Count how many lines below include the string "online", and give that number without anything else.

*Page-level text extractions:*
····················

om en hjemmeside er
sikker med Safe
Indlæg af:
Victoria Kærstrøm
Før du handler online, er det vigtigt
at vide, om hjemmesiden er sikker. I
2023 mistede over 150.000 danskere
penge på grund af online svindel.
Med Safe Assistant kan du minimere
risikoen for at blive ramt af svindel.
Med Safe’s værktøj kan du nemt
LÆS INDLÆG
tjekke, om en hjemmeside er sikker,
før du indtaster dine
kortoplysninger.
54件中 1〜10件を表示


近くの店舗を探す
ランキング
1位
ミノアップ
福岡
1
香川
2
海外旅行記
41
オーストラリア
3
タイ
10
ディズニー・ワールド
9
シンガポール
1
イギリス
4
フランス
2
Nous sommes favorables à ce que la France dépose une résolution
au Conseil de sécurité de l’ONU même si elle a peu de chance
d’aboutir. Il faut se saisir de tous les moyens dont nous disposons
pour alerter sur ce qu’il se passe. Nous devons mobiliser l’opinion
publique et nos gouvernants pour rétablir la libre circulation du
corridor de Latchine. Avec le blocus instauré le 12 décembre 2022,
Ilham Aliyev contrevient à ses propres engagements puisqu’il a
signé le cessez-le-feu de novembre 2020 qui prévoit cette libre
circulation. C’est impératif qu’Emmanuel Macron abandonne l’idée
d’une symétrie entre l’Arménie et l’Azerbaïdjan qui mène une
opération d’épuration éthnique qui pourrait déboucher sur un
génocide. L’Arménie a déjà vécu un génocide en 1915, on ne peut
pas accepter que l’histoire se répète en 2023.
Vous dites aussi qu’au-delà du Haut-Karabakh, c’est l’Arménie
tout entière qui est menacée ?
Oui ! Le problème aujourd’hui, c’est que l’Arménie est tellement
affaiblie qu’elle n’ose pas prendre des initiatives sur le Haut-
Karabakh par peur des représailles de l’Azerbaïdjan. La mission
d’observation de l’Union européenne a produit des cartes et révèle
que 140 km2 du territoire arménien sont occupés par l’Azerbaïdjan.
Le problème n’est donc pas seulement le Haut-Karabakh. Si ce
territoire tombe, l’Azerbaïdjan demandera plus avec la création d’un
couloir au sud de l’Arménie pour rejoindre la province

····················

*Answer below:* 2